## Selected passage
There are many things I don’t tell my wife of ten years: Because she has asked me not to. Because she carries her own burdens. Because she has told me mine are too much.
But then, when the kids are in bed and the kitchen counters are clean and we’re settling in for the evening, she asks about my day. What am I supposed to say?
Overdoses are usually OK to talk about. I tell her how last night at 11 PM, after a long day in the ER, I pulled an unresponsive man from a car. He wore nothing but socks and was slippery and somehow wedged into the back-seat floor of his friend’s SUV. He had a pulse but wasn’t breathing. Three of us wrestled him onto a cot and then wheeled him, naked, through a full waiting room. Everyone sitting there was suddenly struck quiet, and the complaints about the wait let up for an hour. I tell my wife this story because he survived. He’s on a ventilator, but he’s alive.
I do not tell my wife how I drove home with the window down, the cold spring air in my hair, trashing my car’s speakers with the Smashing Pumpkins’ Gish, my go-to album for moments like that — because it’s loud and angry, and because my wife’s cousin recommended it to me between beers at a family barbecue a couple of years ago and that was the last time I saw him before he died of an overdose.
I do tell my wife about the forty-year-old alcoholic with liver failure, so jaundiced she looked like a banana. When I walked into her room, she was sobbing and said, “The doctor just told me I’m going to die.” Later I asked the doctor how long she had, and he said, “I don’t know. A couple of weeks? A month?” never taking his eyes off his computer. He was browsing sailboats.
I don’t tell my wife about the thirty-nine-year-old woman with breast cancer whose scans showed it had metastasized throughout her abdomen. I chatted with her and her husband about their two young boys, who are the same ages as our two boys. I was with them when she decided to go on palliative care, because it’s been three years and they’ve tried everything. Her husband held her hand as she said, so calmly, “I can’t do this anymore.”

## Set of tasks
1. Write out the text of the ER passage between "Overdoses are usually" and "but he’s alive.", inclusive.
2. Extend the ER passage with new text that picks up after its final sentence.

Saved entries:
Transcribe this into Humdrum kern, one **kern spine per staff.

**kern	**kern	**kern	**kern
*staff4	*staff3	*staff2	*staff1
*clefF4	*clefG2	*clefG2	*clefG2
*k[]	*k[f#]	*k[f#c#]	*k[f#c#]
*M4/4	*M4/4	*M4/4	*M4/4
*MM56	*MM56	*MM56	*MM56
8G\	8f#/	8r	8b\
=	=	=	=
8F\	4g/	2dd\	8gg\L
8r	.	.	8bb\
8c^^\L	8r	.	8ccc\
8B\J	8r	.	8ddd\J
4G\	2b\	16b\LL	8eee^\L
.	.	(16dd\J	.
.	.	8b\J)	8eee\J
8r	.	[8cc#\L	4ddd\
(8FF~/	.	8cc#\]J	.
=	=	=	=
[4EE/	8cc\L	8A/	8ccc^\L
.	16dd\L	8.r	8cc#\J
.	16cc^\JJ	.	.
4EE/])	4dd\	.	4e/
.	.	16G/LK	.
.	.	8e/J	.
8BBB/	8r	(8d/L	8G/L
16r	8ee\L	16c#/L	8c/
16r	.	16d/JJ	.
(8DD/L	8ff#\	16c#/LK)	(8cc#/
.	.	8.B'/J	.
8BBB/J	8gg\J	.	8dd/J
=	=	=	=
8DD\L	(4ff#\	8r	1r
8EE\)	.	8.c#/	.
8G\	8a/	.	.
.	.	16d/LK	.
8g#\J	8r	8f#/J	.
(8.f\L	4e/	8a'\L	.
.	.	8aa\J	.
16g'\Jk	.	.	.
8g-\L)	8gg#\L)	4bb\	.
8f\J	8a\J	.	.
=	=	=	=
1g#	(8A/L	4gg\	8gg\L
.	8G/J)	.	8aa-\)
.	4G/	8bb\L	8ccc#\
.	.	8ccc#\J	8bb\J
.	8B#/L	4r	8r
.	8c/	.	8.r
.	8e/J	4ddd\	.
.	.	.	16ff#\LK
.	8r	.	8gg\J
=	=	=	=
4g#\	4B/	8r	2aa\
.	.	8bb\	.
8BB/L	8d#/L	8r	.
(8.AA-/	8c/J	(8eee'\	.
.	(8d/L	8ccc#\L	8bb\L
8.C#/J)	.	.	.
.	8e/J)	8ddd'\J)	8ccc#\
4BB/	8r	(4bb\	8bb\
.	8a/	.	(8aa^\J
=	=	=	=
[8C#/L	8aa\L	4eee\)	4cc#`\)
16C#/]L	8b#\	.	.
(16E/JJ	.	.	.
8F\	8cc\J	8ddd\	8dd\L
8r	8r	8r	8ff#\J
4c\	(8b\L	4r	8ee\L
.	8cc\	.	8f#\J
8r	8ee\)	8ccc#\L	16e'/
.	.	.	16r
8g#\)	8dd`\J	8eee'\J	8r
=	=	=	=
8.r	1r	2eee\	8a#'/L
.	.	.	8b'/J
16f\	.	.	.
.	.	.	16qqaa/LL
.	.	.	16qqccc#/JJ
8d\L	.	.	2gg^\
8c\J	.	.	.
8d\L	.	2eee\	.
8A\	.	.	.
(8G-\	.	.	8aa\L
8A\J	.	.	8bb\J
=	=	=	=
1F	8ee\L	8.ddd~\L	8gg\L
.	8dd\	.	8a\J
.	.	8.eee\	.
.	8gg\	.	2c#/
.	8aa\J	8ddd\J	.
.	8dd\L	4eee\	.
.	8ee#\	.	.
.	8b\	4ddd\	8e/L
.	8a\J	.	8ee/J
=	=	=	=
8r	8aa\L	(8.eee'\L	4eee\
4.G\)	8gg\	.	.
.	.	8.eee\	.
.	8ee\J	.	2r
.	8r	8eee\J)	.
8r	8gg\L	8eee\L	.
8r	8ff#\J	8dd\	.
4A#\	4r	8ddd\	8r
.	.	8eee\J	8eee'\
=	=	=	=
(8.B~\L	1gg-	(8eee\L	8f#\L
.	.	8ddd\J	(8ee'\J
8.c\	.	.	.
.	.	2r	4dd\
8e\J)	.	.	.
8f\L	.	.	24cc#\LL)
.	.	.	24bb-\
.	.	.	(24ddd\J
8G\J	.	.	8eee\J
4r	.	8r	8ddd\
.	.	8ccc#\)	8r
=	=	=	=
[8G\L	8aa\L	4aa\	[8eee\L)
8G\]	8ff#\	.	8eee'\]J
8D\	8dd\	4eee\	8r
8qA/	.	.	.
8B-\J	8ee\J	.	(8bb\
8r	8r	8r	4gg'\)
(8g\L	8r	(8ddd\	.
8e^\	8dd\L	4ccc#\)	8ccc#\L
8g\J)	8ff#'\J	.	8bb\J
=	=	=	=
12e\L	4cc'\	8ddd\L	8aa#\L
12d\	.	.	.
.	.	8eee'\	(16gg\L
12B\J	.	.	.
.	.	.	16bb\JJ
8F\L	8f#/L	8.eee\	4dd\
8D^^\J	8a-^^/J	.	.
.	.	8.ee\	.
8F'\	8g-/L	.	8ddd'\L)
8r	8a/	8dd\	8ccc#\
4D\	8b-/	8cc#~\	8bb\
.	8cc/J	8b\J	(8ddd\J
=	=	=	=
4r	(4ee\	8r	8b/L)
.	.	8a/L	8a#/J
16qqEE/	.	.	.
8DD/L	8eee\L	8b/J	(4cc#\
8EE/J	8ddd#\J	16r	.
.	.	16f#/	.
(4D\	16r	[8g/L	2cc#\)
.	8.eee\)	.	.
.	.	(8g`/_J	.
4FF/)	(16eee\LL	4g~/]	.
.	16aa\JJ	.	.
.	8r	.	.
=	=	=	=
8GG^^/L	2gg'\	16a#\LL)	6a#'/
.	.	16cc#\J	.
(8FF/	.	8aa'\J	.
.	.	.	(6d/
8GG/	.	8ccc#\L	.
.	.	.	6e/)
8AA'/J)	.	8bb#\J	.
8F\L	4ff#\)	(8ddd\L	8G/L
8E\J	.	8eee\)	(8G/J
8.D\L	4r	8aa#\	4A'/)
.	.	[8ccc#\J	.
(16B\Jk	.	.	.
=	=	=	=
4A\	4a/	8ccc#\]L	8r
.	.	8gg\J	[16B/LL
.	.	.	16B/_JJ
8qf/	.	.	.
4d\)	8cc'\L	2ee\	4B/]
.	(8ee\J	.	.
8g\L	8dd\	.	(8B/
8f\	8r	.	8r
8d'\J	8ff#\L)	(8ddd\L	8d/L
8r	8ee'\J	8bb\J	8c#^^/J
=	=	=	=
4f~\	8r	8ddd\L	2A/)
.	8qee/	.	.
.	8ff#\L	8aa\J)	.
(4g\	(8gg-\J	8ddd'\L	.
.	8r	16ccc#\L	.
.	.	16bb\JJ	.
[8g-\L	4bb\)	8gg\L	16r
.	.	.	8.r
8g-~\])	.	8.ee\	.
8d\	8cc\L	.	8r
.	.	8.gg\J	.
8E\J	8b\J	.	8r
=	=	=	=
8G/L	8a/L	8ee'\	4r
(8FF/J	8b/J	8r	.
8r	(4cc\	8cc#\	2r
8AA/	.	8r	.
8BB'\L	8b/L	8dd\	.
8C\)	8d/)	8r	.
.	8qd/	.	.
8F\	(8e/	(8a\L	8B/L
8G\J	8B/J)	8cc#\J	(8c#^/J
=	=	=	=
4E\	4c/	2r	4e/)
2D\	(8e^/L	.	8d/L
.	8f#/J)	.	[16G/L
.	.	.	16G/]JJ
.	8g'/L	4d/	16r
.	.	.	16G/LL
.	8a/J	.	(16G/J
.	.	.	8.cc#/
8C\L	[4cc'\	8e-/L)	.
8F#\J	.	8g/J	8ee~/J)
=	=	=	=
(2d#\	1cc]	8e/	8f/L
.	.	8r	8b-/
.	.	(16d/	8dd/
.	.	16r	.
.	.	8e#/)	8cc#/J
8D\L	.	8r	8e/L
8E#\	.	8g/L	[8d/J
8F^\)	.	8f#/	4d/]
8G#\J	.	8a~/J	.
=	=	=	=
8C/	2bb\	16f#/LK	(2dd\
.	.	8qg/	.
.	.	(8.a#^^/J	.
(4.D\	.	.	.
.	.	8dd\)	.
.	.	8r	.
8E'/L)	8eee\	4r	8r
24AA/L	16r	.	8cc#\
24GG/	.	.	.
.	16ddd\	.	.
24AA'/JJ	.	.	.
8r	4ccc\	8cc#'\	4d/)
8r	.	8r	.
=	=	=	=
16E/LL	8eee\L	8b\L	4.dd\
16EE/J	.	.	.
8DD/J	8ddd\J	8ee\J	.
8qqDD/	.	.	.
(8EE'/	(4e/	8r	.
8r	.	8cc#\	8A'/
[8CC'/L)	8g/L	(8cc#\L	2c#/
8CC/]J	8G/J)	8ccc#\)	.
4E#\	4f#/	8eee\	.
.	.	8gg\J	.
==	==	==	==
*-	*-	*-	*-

## Task results
1.
Overdoses are usually OK to talk about. I tell her how last night at 11 PM, after a long day in the ER, I pulled an unresponsive man from a car. He wore nothing but socks and was slippery and somehow wedged into the back-seat floor of his friend’s SUV. He had a pulse but wasn’t breathing. Three of us wrestled him onto a cot and then wheeled him, naked, through a full waiting room. Everyone sitting there was suddenly struck quiet, and the complaints about the wait let up for an hour. I tell my wife this story because he survived. He’s on a ventilator, but he’s alive.

2.
I do tell my wife about the twelve-year-old asthmatic we put on a BiPAP machine to force air into his lungs and how we waited three hours for the transport team from the local children’s hospital to show up. I didn’t leave his side that whole time because I thought his body might exhaust itself any minute and he’d need to be intubated. I was on the balls of my feet until that transport team rolled in, and then it was one long sigh of relief.
I want to tell her about the twelve-year-old patient I had the other night, a girl who’d overdosed on psych meds. Her limbs were covered in shallow, linear scars: from her knees up to the tops of her thighs, and from her shoulders down to her wrists. But I don’t, because our oldest is nine, and what he is going through is not what that girl was going through, but she’d been nine once, too, and now there she was.
I want to tell my wife everything. I want to share my worry — but I hold quiet. When we lie down tonight, my wife and I will spoon for a minute — my lips on her neck, my hand on her breast. I’ll keep it simple. I’ll tell her I love her. I’ll tell her good night.